The honest limitations

  • Affine is a straitjacket, and reality is not linear. The whole point is that everything must be a straight line: the drift, the variance, the short rate. Real interest rates almost certainly are not. Rates behave differently near zero than at 8 percent; central banks act nonlinearly; volatility clusters in ways a linear variance function struggles with. Affine models buy tractability by assuming away curvature, and there is a growing body of evidence (quadratic models, regime-switching models, shadow-rate models) that the curvature matters.
  • A hidden trade-off between volatility and correlation. This one is subtle and was made precise by Dai and Singleton four years later. If you want a factor to drive stochastic volatility, that factor generally has to stay positive (a variance cannot be negative), and keeping it positive imposes restrictions that limit how the factors are allowed to correlate with each other.
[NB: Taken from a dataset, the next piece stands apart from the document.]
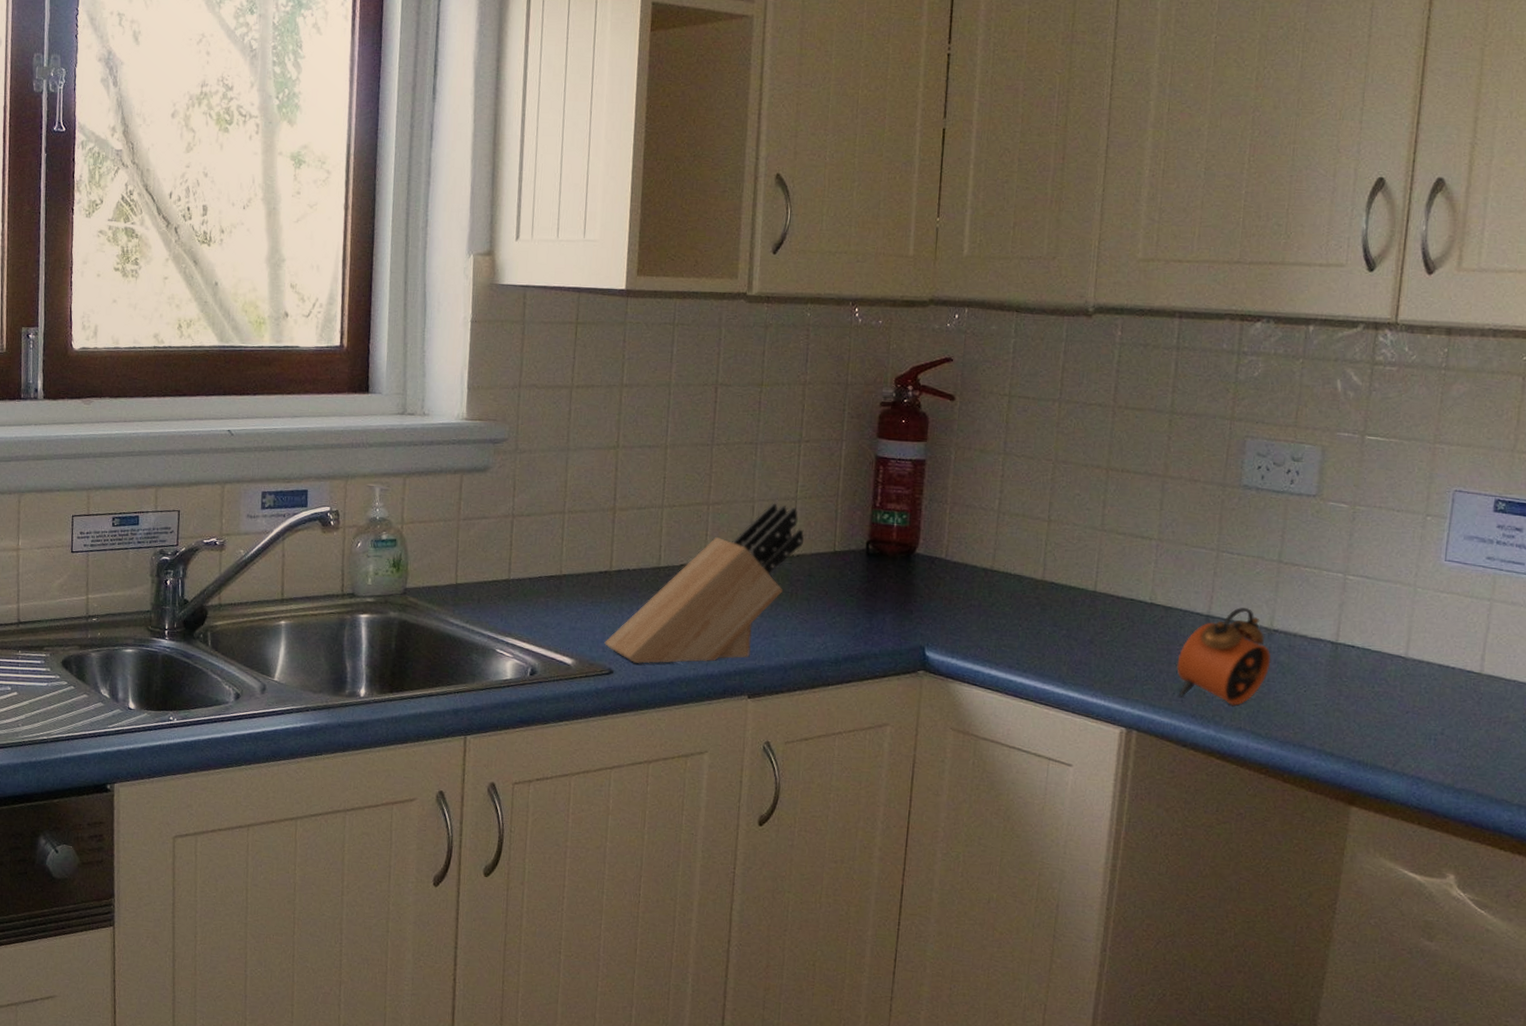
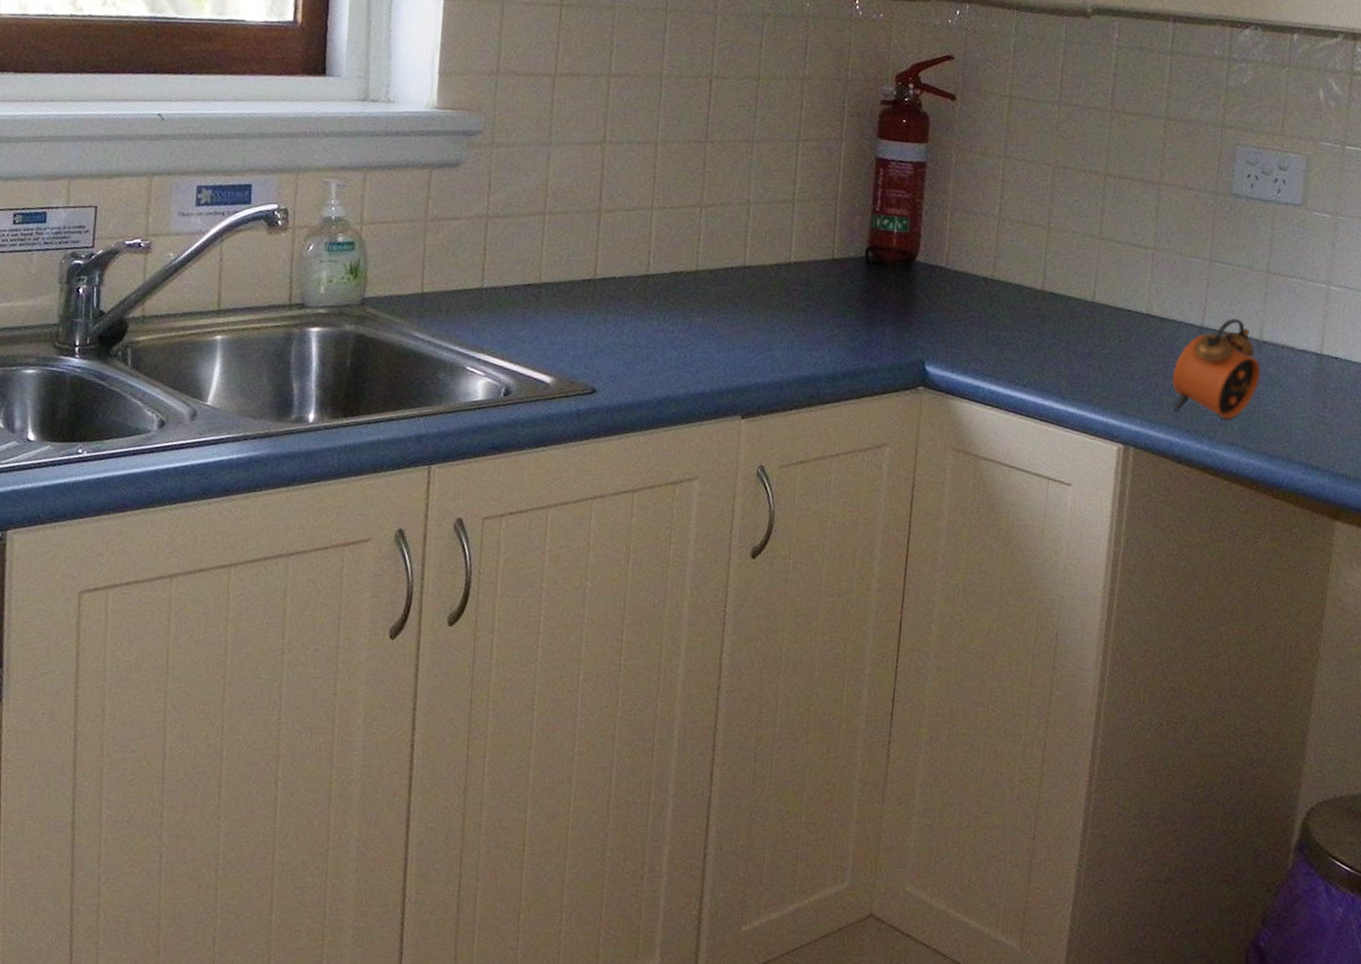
knife block: present [604,502,804,664] -> none [587,205,802,381]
So within the affine class you cannot freely have both rich stochastic volatility and rich correlation structure. You trade one against the other, and the data seems to want both.
  • The class still forecasts badly. Duffee's 2002 paper showed that standard affine models predict future yields worse than simply assuming yields do not change. The affine structure that gives you clean prices also constrains how risk premia can behave, and that constraint turns out to be empirically wrong.
  • Latent factors are hard to interpret. In the abstract version, the factors are unobservable mathematical objects with no economic meaning. Duffie and Kan's yields-as-factors representation helps enormously, but you are still describing rates with rates, not explaining them.
  • Estimation is a swamp. Affine models are notorious for likelihood surfaces full of local maxima. Two researchers with the same data and the same model routinely land on different parameter estimates. This got so bad that Joslin, Singleton and Zhu wrote a whole paper (in 2011) whose main contribution was making these models estimable in a reliable, fast way.

The one-line takeaway

Duffie and Kan proved that closed-form bond prices appear precisely when the factors driving rates have straight-line drifts and straight-line variances, defining the affine class that unified every tractable interest rate model before it and framed every one that came after.